A major cause is the increased use of the serum marker PSA (43-fold in 10 years). PSA is a biomarker with low specificity identifying many men with indolent and non-aggressive PC (>90%) - cases that should not have undergone treatment.

On the contrary, PC is the second most frequent cause of cancer death among men. Based on these facts, two major problems still need to be addressed:

1) to limit PSA testing to men with high PC risk and

2) to distinguish aggressive from non-aggressive PC, and only treat the former.


Genetic Risk of Prostate Cancer

Prostate cancer is one of the most heritable cancers, yet useful genetic tests for prostate cancer predisposition are missing. 

The genetic basis for prostate cancer is currently believed to derive from multiple low risk genetic variants.

So far, genome wide association (GWAS) studies have identified more than 30 SNPs (single nucleotide polymorphism) associated with PC risk. Each allele confers slightly increased risk of PC, but effects can be cumulative.

A nearly 5-fold increased PC risk has been reported in Swedish and US populations by combination of 4-5 risk SNPs and/or family history.

Moreover, absolute risk estimates based on 14 SNPs and family history makes it possible to distinguish the absolute risk in a 55-year old male from 6-8% (low risk) to 41-52% (high risk) for developing PC in the next 20 years. 

In a case-control study, we have found that these risk SNPs are equally represented in Danish PC patients (unpublished).

Based on this, we aim to develop a SNP-based genetic test for individual PC risk prediction that can form the basis for better decision making in the clinic: high risk individuals can be included in PC surveillance programs, while low risk individuals can be excluded from repeated PSA testing. With one exception, the PC risk alleles found to date are equally associated with low and high grade tumors.

As members of the international UK lead consortium PRACTICAL, we will have early access to newly discovered risk SNPs and SNPs associated with aggressive PC from GWAS studies of over 28.000 cases and 28.000 controls. These SNPs will also be included in our study, which additionally will generate important new biological information.


PC biomarkers discovery

Upon diagnosis of PC, the prognostic indicators available today (e.g. Gleason score) often have limited value for the individual patient, since many are mid-range.

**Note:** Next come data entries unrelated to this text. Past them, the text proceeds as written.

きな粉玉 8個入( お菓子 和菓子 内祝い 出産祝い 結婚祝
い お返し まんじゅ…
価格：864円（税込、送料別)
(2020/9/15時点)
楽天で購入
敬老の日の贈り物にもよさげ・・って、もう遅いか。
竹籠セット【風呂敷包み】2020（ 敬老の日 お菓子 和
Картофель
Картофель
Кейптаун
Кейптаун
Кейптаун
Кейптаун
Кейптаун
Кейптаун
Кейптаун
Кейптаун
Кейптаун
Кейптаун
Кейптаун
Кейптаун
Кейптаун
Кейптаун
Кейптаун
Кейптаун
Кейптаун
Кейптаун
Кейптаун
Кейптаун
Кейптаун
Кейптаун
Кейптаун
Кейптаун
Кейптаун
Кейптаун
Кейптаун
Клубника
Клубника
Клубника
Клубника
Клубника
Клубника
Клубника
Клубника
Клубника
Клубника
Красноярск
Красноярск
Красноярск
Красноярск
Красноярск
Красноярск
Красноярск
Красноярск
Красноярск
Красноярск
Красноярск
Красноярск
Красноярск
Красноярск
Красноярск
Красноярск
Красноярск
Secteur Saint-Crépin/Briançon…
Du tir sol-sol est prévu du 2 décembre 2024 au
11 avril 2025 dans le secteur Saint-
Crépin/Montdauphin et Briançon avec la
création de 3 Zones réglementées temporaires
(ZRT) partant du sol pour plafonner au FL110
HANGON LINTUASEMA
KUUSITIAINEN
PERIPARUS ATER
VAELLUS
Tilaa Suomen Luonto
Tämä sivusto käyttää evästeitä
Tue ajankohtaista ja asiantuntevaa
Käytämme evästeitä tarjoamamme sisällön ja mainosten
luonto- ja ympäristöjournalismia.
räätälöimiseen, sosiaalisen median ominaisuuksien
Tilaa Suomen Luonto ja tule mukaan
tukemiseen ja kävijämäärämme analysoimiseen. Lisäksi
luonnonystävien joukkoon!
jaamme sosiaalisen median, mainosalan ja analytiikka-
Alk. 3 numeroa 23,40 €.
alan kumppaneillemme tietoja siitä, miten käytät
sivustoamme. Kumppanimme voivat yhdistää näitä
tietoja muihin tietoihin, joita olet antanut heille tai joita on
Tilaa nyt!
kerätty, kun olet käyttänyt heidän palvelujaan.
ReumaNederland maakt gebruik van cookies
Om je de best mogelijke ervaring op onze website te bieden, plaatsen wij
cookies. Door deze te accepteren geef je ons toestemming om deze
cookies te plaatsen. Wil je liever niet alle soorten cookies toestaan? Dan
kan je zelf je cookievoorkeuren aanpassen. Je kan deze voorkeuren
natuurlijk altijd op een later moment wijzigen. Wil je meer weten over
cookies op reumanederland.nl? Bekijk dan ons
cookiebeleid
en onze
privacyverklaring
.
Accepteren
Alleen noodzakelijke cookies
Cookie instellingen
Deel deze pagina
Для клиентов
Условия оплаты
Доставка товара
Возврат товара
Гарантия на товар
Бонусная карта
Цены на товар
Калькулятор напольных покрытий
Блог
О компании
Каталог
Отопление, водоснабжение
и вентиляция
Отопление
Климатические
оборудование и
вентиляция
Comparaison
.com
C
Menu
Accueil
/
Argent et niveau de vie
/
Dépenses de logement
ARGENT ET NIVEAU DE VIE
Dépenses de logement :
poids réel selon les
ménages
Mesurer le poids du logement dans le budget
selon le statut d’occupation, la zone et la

The marked genetic heterogeneity characteristic for PC is likely a main reason why useful biomarkers for PC prognosis are still missing.

Our hypothesis is that high-resolution profiling of PC at several different molecular levels, using microarrays and NGS technologies, combined with novel bioinformatics approaches for integrative data analysis, will help unveil the complex genetic/epigenetic basis of PC biology. This can facilitate the identification of new useful biomarkers for PC, a task for which no satisfying solutions have been reached so far with older technologies.

A prerequisite is that the included tumor tissues are microdissected to ensure the validity of the conclusions. This time consuming aspect has been generally ignored in previous studies, also typically lacking sufficient sample numbers.